» **Work item**
Work out how many lines of the data contain "score" and reply with that number alone.

** Opening Input material block **

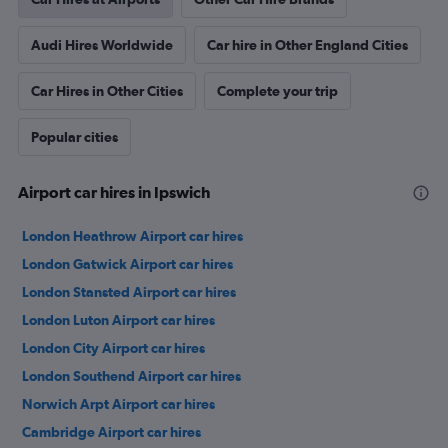
Audi Hires Worldwide
Car hire in Other England Cities
Car Hires in Other Cities
Complete your trip
Popular cities
Airport car hires in Ipswich
London Heathrow Airport car hires
London Gatwick Airport car hires
London Stansted Airport car hires
London Luton Airport car hires
London City Airport car hires
London Southend Airport car hires
Norwich Arpt Airport car hires
Cambridge Airport car hires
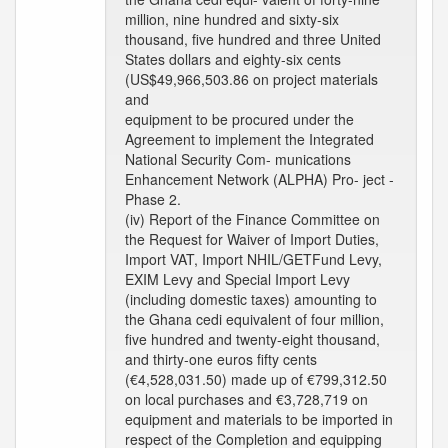
million, nine hundred and sixty-six
thousand, five hundred and three United
States dollars and eighty-six cents
(US$49,966,503.86 on project materials
and
equipment to be procured under the
Agreement to implement the Integrated
National Security Com- munications
Enhancement Network (ALPHA) Pro- ject -
Phase 2.
(iv) Report of the Finance Committee on
the Request for Waiver of Import Duties,
Import VAT, Import NHIL/GETFund Levy,
EXIM Levy and Special Import Levy
(including domestic taxes) amounting to
the Ghana cedi equivalent of four million,
five hundred and twenty-eight thousand,
and thirty-one euros fifty cents
(€4,528,031.50) made up of €799,312.50
on local purchases and €3,728,719 on
equipment and materials to be imported in
respect of the Completion and equipping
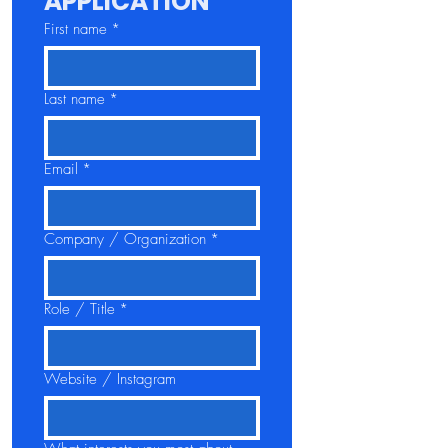
APPLICATION
First name
*
Last name
*
Email
*
Company / Organization
*
Role / Title
*
Website / Instagram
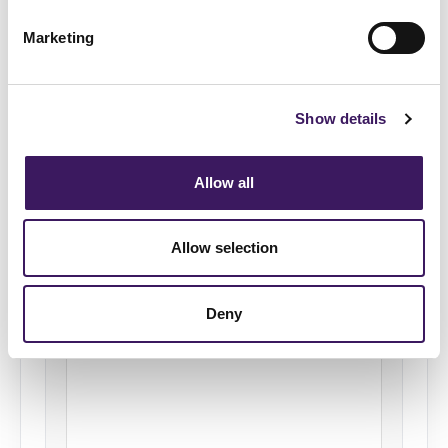
Please select a score from 1 to 10, where 1
Marketing
means “not at all” and 10 means “absolutely”.
Not at all
Absolutely
Show details
1
2
3
4
5
Allow all
6
7
8
9
10
Please briefly explain why you gave this
Allow selection
score (Optional)
Deny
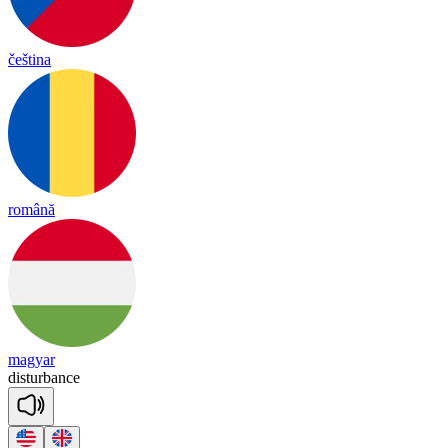
čeština
română
magyar
dis
tur
bance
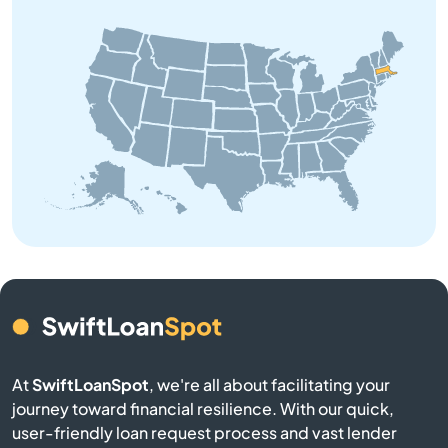
Barre
Beach
Bedford
Belchertown
Bellingham
Belmont
Berkley
At
SwiftLoanSpot
, we're all about facilitating your
Berlin
journey toward financial resilience. With our quick,
user-friendly loan request process and vast lender
Beverly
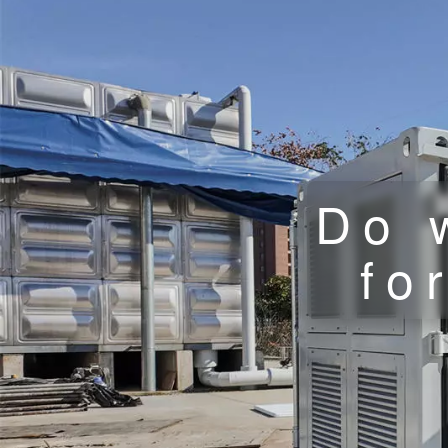
Do 
fo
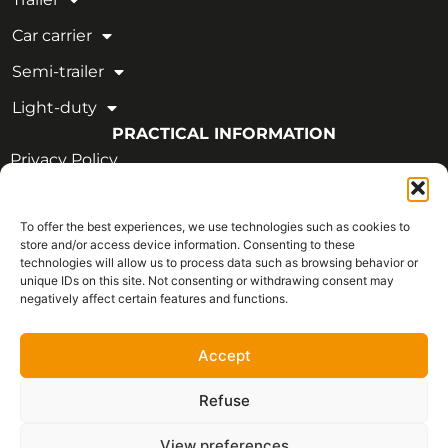
Car carrier
Semi-trailer
Light-duty
PRACTICAL INFORMATION
Privacy Policy
Legal Notice
To offer the best experiences, we use technologies such as cookies to
OUR CERTIFICATIONS
store and/or access device information. Consenting to these
technologies will allow us to process data such as browsing behavior or
unique IDs on this site. Not consenting or withdrawing consent may
negatively affect certain features and functions.
Accept
Refuse
View preferences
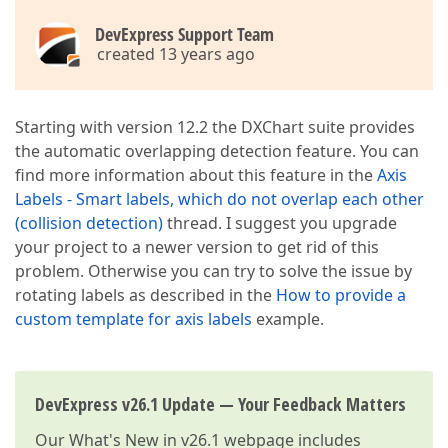
DevExpress Support Team
created 13 years ago
Starting with version 12.2 the DXChart suite provides
the automatic overlapping detection feature. You can
find more information about this feature in the
Axis
Labels - Smart labels, which do not overlap each other
(collision detection)
thread. I suggest you upgrade
your project to a newer version to get rid of this
problem. Otherwise you can try to solve the issue by
rotating labels as described in the
How to provide a
custom template for axis labels
example.
DevExpress v26.1 Update — Your Feedback Matters
Our
What's New in v26.1
webpage includes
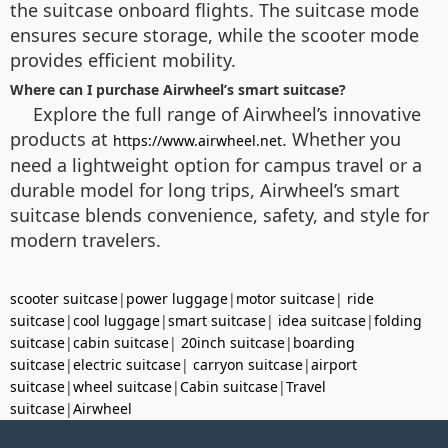
the suitcase onboard flights. The suitcase mode
ensures secure storage, while the scooter mode
provides efficient mobility.
Where can I purchase Airwheel’s smart suitcase?
Explore the full range of Airwheel’s innovative
products at
. Whether you
https://www.airwheel.net
need a lightweight option for campus travel or a
durable model for long trips, Airwheel’s smart
suitcase blends convenience, safety, and style for
modern travelers.
scooter suitcase
|
power luggage
|
motor suitcase
|
ride
suitcase
|
cool luggage
|
smart suitcase
|
idea suitcase
|
folding
suitcase
|
cabin suitcase
|
20inch suitcase
|
boarding
suitcase
|
electric suitcase
|
carryon suitcase
|
airport
suitcase
|
wheel suitcase
|
Cabin suitcase
|
Travel
suitcase
|
Airwheel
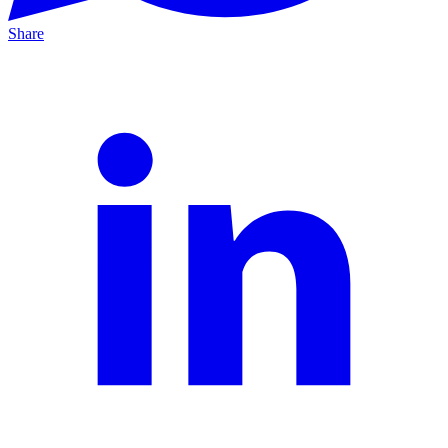
Share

** Closing Input material block **

» **Reply to the task**
2